• Completa lo siguiente
a – Responde brevemente las siguientes preguntas sobre el relato de la primera noche en la estación migratoria de Tijuana:
(i) ¿En qué vehículo lo llevaron desde el aeropuerto?
(ii) ¿Cuántas horas pasó sin cerrar los ojos?
(iii) ¿Qué cantante se menciona al final?
b – Reproduce literalmente el fragmento del relato que va desde "Friday, April 06, 2007" hasta "primera noche detenido.".

Friday, April 06, 2007

Siempre hay una primera vez...


Llegué de madrugada a la estación migratoria de Tijuana. Me trajeron desde el aeropuerto en una camioneta blanca de marca americana después de una acalorada discusión con un oficial de migraciones (experiencia que merece un post aparte). Me quitaron la correa y los pasadores de los zapatos. Me dijeron que podía sacar sólo lo esencial de mi maleta: no saqué nada. Y me metieron adentro. Fue mi primera noche detenido.

El lugar era un amplio cuarto donde todos dormían en colchones sucios. Me recosté a pelo sobre unas bancas de cemento pegadas a la pared. Y no cerré los ojos durante tres horas, hasta que amaneció. Estaba muy molesto conmigo mismo por haberla cagado y por mandar al diablo el esfuerzo que hicieron mis viejos. Aunque sabía en el fondo que la culpa no era totalmente mía, sentía que debí haber manejado mejor la situación. En fin, ya estaba ahí, escuchando los ronquidos y los pedos (si no fuera por mi olfato nulo, la hubiera sufrido de verdad) de un montón de inmigrantes que venían de los diferentes rincones del mundo. Fueron tres horas que se me hicieron tres días. No podía entender cómo la gente podía dormir tan tranquilamente. Se me volcaron de golpe una serie de imágenes y recuerdos: personas que creía había dejado atrás volvieron a mis pensamientos y me preguntaba qué sería de sus vidas, cuando en realidad debía preocuparme por lo que iba a ser de mí. Luego cruzaron por mi mente posibles estrategias de fuga, aunque rápidamente deseché todas una por una, ya estaba bastante jodido para agravar más mi situación. No me quedó otra que relajarme, respirar hondo y empezar a contar ovejitas. Creo que llegué a la número tres. Pero estuve muy tranquilo dentro de todo (o al menos lo aparenté bien). Era curioso: Ni en mi más remoto sueño imaginé estar en una situación parecida; bien dicen que uno no sabe dónde terminará mañana. La vida te da sorpresas, canta Rubén Blades.

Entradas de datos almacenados

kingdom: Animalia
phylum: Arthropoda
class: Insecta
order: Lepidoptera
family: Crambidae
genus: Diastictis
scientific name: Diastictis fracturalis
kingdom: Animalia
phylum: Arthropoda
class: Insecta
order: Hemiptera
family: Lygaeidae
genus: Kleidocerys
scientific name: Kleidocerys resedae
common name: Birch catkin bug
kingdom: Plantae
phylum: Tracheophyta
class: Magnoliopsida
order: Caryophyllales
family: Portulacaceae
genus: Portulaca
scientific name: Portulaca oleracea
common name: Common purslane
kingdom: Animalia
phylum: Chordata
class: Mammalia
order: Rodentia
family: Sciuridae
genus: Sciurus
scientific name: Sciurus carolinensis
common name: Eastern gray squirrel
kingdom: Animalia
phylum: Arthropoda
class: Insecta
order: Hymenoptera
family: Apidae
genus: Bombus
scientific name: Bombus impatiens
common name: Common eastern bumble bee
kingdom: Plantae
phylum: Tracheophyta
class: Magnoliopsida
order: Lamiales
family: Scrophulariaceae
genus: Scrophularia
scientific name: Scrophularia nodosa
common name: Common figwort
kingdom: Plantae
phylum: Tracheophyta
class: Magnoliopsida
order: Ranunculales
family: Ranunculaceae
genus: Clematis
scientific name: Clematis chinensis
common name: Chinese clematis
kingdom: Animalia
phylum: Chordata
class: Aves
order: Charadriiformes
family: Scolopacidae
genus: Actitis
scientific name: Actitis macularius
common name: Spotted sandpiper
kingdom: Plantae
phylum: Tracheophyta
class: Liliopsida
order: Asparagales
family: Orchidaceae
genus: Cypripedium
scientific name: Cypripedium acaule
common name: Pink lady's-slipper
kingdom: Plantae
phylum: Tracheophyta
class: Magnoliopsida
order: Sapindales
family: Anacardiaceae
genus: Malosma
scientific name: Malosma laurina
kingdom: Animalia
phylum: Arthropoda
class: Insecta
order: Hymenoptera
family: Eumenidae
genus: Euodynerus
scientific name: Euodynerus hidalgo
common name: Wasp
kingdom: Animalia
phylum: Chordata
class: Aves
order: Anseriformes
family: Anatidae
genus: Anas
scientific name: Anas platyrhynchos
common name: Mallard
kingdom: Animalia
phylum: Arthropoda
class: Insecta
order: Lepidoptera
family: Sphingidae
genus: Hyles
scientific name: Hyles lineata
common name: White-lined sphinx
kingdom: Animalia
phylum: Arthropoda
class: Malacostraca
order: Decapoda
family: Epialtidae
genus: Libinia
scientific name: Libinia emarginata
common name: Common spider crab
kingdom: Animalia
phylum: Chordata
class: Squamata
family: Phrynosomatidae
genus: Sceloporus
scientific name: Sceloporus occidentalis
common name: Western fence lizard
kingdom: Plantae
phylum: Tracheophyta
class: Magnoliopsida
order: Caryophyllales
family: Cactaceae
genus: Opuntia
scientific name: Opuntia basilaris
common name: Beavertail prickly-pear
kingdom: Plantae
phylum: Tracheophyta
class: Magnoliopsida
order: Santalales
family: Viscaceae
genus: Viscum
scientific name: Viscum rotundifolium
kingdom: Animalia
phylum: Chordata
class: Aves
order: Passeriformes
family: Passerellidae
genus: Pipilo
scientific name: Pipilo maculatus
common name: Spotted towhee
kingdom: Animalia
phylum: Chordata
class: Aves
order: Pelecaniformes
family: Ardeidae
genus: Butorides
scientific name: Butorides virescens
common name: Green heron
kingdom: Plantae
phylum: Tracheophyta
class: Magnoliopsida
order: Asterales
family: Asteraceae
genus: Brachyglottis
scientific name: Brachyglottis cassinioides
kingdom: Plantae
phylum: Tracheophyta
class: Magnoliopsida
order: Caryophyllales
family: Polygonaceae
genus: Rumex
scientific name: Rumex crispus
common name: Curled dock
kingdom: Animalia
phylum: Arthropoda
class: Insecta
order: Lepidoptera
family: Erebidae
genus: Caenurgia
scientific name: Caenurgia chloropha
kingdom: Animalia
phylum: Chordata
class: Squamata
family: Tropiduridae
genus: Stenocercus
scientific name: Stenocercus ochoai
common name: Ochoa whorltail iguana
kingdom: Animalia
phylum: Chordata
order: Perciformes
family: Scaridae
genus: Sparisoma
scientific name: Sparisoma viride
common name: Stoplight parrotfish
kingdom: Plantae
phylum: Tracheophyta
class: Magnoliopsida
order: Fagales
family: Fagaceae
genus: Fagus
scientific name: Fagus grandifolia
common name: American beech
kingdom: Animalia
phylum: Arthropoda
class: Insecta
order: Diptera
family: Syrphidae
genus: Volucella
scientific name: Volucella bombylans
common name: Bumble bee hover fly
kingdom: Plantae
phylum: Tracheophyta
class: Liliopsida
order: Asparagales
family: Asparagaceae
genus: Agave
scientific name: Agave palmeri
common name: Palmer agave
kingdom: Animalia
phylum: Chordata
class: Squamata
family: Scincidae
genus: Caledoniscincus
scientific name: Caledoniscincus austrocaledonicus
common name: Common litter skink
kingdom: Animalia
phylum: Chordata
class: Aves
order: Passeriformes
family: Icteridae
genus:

• Respuestas
a –
(i) En una camioneta blanca de marca americana.
(ii) Tres horas.
(iii) Rubén Blades.

b –
Friday, April 06, 2007

Siempre hay una primera vez...


Llegué de madrugada a la estación migratoria de Tijuana. Me trajeron desde el aeropuerto en una camioneta blanca de marca americana después de una acalorada discusión con un oficial de migraciones (experiencia que merece un post aparte). Me quitaron la correa y los pasadores de los zapatos. Me dijeron que podía sacar sólo lo esencial de mi maleta: no saqué nada. Y me metieron adentro. Fue mi primera noche detenido.